De la mera observación, podríamos decir que existe un principio que rige la estrategia política comunicacional del Gobierno: “si no puedes gobernar, al menos trata de dominar la conversación pública”. Parece que la lógica es que se discutan muchas cosas para que no se debata ninguna, que los medios se preocupen de los enemigos poderosos imaginarios para que no se ponga el foco en los problemas reales, que la agenda se multiplique para que no haya ninguna agenda.
Esto se hace más evidente en acciones como la que acaba de anunciar el gobierno ante el fracaso de la realización de la PSU: querella contra los jóvenes dirigentes que convocaron la movilización solicitando la aplicación de la Ley de Seguridad del Estado.Son los jóvenes los protagonistas por excelencia, los grandes gestores del Estallido Social que cambió nuestro país.
A pesar de lo increíble que resulta la reacción del gobierno, que enfrentó con una liviandad tal una problemática que es histórica y que sigue negando e intentando aminorar en su discurso, de modo sistemático, el daño que produce su desgobierno, nos interesa pensar este asunto desde la juventud como concepto y en el uso y abuso que suele darse en torno a él.

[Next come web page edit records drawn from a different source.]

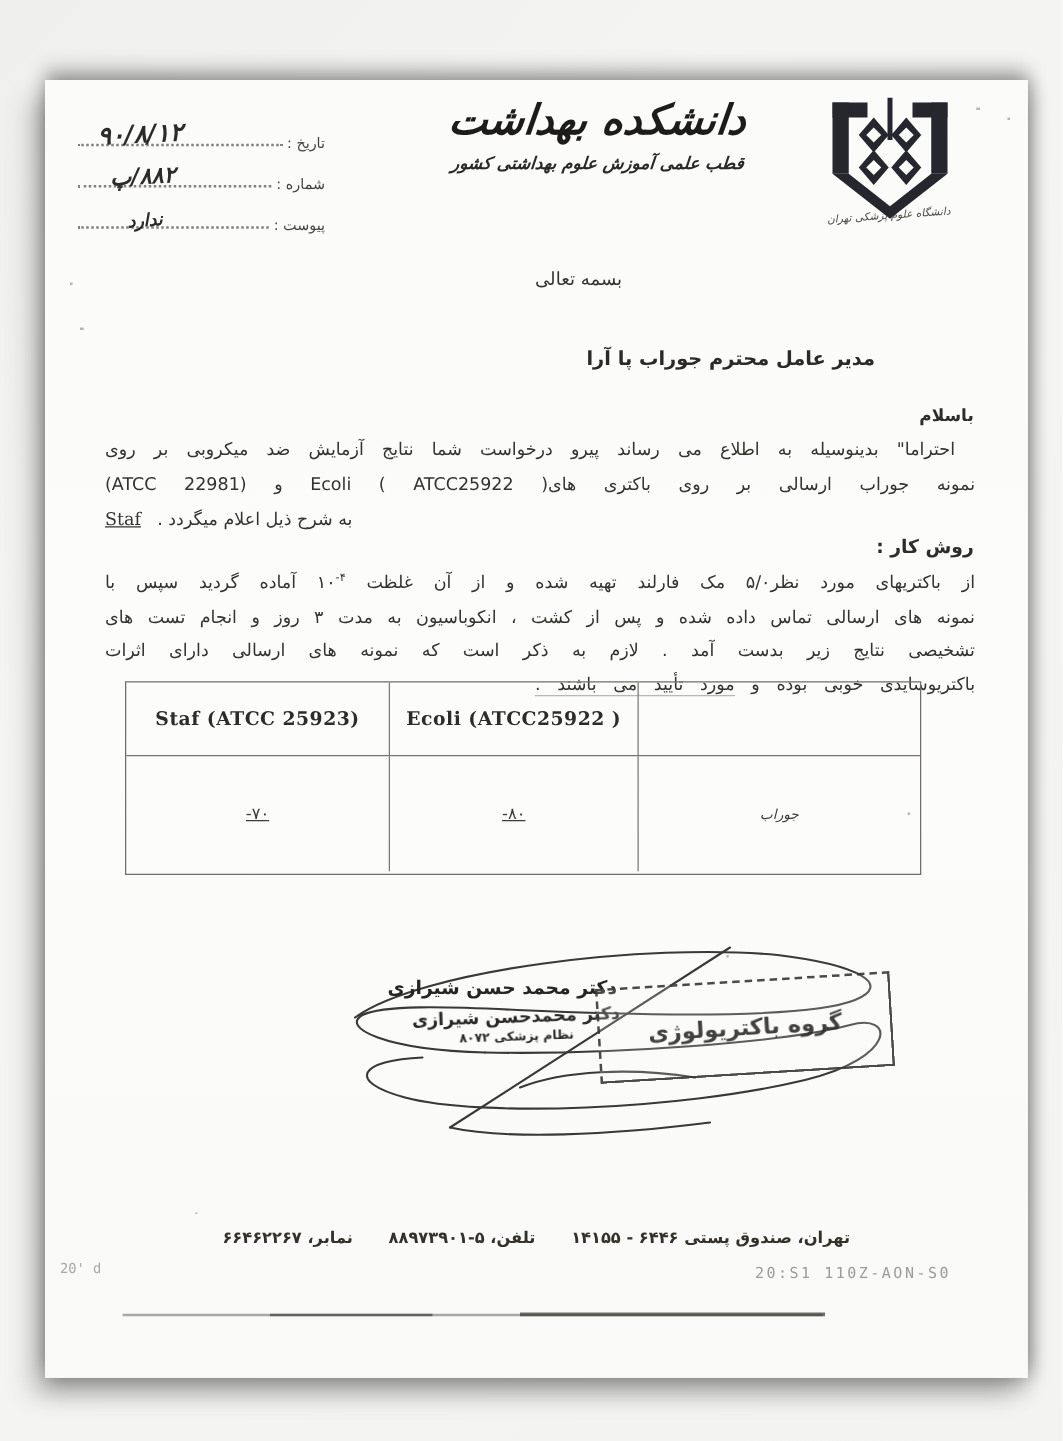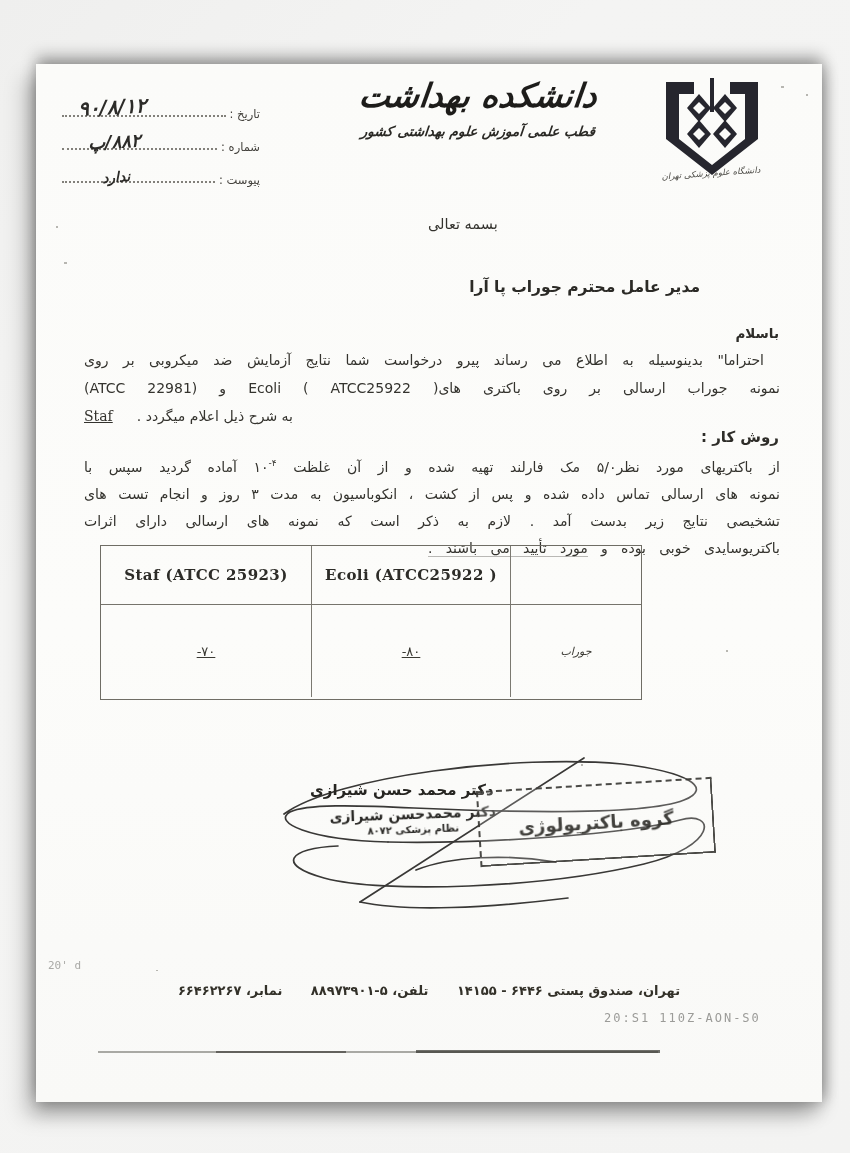--- a/index.html
+++ b/index.html
@@ -43,7 +43,7 @@
   .jline{text-align:justify;text-align-last:justify;}
   .indent{padding-right:16px;}
   .ltr-line{direction:ltr;text-align:left;}
-  .ltr-line .lat{margin-right:24px;text-decoration:underline;}
+  .ltr-line .lat{margin-right:13px;text-decoration:underline;}
   .lat{font-family:"DejaVu Serif",serif;}
   .shortline{direction:rtl;width:352px;text-align:justify;text-align-last:justify;}
   .method{position:absolute;top:364px;right:43px;font-size:15px;font-weight:bold;direction:rtl;}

Lo primero, y que resulta obvio, es que la juventud es una categoría sociohistórica. Esto significa que no es lo mismo ser joven hoy que ser joven hace cincuenta años, hace cien o en la antigua Grecia. No sólo porque varía el rango etáreo, sino también porque varía el estatuto que se le da a lo que se considera como juventud en cada cultura.
Hasta antes del 18O, la importancia que se le otorgaba a la juventud era indiscutible. El statu quo cortejaba a la juventud, la usaba y todo el tiempo proponía o creaba una serie de mandatos a partir de ella. Existía una estética que producía toda una economía de mercado y que la conviertía en un paradigma orientador de consumos y actitudes. Por una parte, hace algunos meses se discutía acerca de si la juventud podía circular libremente por las calles sin la compañía de un “adulto responsable” (intentando imponer un “toque de queda” en algunas comunas) y, al mismo tiempo, se le imponía a los adulto que tuviera o cultivara características propias de los jóvenes, como ser siempre un ser activo, actualizado y renovado, la exigencia de la tersura de la piel, etc.
Y todo cambió. Son los jóvenes los protagonistas por excelencia, los grandes gestores del Estallido Social que cambió nuestro país.
Por supuesto, no existe un reconocimiento de los valores propios de la juventud, con sus efervescencias luminosas, como su poder de renovación, de emergencia social, de novedad, el rol que han jugado siempre en los cambios históricos o la función de relevo que deben cumplir de la función política.
Requerimos, con urgencia, una mirada crítica en los discursos de las autoridades. ¿Qué es ser un adolescente pobre, por ejemplo, un foco privilegiado de vigilancia y control? Qué tiene nuestra cultura para un adolescente deprimido, además de la ingesta indiscriminada de medicamentos?
Lo que no siguen viendo es que se trata de jóvenes que necesitan cuidado y no criminalización, modelos de autoridad positiva desde un modo afectivo. Una protección que no sea policiaca ni paternalista, una protección afectuosa. Relatos y discursos, una cultura que les permita desarrollarse de un modo afectivo en el mundo. Un protagonismo que les permita ser reconocidos como los constructores de una sociedad más justa, menos desigual, una bandera que los ha volcado a las calles del país, que es el lugar donde ahora deben ser protegidos.